CONSIGNES DE TRAVAIL:
[a] Dans le texte sur le Défenseur des enfants, réécrivez plus brièvement le paragraphe qui commence par « Le Défenseur des enfants ne peut agir directement » en conservant ses faits principaux.
[b] Prolongez le texte sur le Défenseur des enfants et le Défenseur des droits à partir de sa dernière phrase.

SECTION DU TEXTE:
□ □ □ □ □ □ □

Le Défenseur des enfants a été créé, je le rappelle, par une loi du 6 mars 2000. Il ne dispose donc pas de l’assise constitutionnelle du Défenseur des droits prévue à l’article 71-1 de la Constitution et qui lui confère une autorité plus grande dans ses interventions.
Le Défenseur des enfants ne peut agir directement – c’est très important, j’insiste sur ce point – lorsqu’une administration ou une autre personne publique ou privée chargée d’une mission de service public est mise en cause dans une réclamation dont il est saisi. À ce moment-là, le Défenseur des enfants doit obligatoirement transmettre le dossier au Médiateur de la République. On voit bien là qu’il y a un manque important pour le Défenseur des enfants.
Le Défenseur des droits, qui a les compétences tant du Défenseur des enfants que du Médiateur, pourra intervenir directement auprès d’une personne publique. On sait bien que c’est souvent le cas. Le Défenseur des enfants a souvent été amené à intervenir sur certains faits qui relevaient de l’aide sociale à l’enfance ou à propos de telle ou telle personne qui s’était vu confier la garde d’un enfant par une décision publique.
Il s’agit là d’une progression tout à fait considérable dans les pouvoirs dont disposera le Défenseur des droits par rapport au Défenseur des enfants pour défendre les droits des enfants.

□ □ □ □ □ □ □

LISTE EXTRAITE:

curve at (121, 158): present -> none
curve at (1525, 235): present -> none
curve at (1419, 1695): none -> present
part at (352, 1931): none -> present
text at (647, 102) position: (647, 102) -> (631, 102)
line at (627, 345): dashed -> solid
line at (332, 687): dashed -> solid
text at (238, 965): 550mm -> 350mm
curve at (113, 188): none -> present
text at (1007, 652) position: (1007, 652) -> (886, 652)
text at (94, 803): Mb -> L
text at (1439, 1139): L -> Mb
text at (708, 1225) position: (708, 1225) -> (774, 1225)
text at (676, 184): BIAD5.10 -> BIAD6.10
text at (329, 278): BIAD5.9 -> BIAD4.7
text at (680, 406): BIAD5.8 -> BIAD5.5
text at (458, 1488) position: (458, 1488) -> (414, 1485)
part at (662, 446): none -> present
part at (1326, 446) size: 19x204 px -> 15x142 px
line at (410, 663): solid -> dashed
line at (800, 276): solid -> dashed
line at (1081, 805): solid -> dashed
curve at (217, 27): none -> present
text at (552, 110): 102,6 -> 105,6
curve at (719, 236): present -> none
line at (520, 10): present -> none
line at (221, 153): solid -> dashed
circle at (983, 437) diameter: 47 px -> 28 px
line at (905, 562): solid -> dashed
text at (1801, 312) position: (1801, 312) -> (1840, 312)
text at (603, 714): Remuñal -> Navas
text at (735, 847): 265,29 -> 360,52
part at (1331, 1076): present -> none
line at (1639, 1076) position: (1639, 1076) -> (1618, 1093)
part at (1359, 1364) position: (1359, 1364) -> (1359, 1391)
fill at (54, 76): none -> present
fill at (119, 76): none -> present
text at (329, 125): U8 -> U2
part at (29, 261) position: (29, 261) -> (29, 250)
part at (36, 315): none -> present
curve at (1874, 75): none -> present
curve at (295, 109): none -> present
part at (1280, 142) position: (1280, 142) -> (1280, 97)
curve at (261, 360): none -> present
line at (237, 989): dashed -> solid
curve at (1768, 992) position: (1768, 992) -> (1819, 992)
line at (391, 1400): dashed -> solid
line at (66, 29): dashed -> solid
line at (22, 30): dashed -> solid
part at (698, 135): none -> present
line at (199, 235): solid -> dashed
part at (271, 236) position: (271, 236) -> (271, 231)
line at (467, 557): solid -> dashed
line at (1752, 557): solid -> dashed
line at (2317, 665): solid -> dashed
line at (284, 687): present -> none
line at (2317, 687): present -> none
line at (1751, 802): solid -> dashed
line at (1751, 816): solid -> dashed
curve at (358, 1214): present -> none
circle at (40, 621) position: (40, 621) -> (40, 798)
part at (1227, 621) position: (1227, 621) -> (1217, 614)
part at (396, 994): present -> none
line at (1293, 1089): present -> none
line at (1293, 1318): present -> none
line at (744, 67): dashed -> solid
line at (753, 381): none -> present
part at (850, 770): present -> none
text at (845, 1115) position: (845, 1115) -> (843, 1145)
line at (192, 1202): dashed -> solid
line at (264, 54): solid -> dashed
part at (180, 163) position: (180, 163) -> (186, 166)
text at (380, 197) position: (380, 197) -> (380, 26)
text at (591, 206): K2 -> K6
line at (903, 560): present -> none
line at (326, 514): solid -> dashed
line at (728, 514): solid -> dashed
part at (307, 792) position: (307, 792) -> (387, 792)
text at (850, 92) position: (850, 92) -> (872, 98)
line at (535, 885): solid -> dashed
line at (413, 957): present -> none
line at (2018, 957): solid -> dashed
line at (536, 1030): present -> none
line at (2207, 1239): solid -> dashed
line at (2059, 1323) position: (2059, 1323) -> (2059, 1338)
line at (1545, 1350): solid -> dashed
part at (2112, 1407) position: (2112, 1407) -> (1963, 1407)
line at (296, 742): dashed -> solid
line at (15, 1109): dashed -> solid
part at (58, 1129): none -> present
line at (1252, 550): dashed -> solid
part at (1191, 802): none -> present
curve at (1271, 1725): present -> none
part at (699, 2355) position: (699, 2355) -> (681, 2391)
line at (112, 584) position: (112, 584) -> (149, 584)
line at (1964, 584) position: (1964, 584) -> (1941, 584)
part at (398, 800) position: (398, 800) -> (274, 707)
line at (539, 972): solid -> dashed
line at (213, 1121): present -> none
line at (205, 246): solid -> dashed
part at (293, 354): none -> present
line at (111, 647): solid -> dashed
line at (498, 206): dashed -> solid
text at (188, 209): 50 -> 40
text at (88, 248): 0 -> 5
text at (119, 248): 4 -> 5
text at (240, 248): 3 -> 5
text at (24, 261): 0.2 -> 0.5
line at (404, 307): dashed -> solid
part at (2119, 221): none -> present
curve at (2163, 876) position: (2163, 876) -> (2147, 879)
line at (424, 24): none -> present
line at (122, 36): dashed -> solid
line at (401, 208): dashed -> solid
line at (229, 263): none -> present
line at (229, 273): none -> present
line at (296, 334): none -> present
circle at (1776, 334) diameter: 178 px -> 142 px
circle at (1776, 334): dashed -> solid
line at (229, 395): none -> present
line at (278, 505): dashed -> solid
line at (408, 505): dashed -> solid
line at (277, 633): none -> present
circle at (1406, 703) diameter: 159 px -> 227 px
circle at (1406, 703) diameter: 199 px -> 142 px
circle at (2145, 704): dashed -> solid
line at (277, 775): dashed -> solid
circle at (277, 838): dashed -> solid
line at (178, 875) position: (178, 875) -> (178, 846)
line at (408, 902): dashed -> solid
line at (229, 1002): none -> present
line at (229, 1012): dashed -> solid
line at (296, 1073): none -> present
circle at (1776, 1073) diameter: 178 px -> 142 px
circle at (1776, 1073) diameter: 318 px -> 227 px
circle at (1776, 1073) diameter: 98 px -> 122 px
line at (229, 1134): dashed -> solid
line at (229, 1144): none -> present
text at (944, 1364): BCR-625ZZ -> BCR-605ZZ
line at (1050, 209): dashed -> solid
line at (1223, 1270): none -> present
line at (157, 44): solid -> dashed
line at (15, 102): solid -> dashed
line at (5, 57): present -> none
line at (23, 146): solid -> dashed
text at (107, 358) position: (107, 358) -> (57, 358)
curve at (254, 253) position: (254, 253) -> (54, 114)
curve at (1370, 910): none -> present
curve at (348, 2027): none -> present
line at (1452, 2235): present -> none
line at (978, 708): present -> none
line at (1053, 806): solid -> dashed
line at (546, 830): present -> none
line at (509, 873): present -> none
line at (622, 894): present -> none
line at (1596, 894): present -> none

□ □ □ □ □ □ □

CORRIGÉ DE L'EXERCICE:
[a] Le Défenseur des enfants ne peut pas agir directement lorsqu'une réclamation met en cause une administration ou une autre personne publique ou privée chargée d'une mission de service public. Il doit alors obligatoirement transmettre le dossier au Médiateur de la République, ce qui représente un manque important pour lui.

[b]
Le Défenseur des droits bénéficiera également de moyens d’investigation plus importants, il pourra notamment opérer des contrôles sur place. Il disposera de pouvoirs inconnus du Défenseur des enfants : proposer une transaction, saisir une autorité disciplinaire, intervenir de sa propre initiative dans toute procédure juridictionnelle où son audition est de droit.
Ainsi, le remplacement du Défenseur des enfants par le Défenseur des droits ne peut en aucun cas être considéré comme une régression en matière de défense des droits de l’enfant.
Tout au contraire, les droits des enfants seront défendus par une autorité indépendante de niveau constitutionnel. C’est un point sur lequel je voulais particulièrement insister.
Pour ce qui concerne les amendements de repli, M. le rapporteur a tout à fait bien répondu.
À propos de l’amendement n° 27, monsieur Sueur, j’ai trouvé extrêmement intéressante la manière dont vous l’avez défendu. Votre démonstration était parfaite, et je vous remercie de l’avoir faite ainsi. (Sourires.)
Le président de la Commission nationale de déontologie de la sécurité, avez-vous dit, vient d’écrire à François Fillon. Dans cette lettre, M. Beauvois exprime ce que sa conscience lui dicte. De ce point de vue, je n’ai aucun commentaire à faire. J’observe en revanche que cette lettre démontre son indépendance totale et absolue. Or M. Beauvois a été nommé par un décret du Président de la République daté du 31 décembre 2007 : il a donc été nommé par l’actuel Président de la République.
M. Jean-Pierre Sueur. Certes, mais pas comme « adjoint » !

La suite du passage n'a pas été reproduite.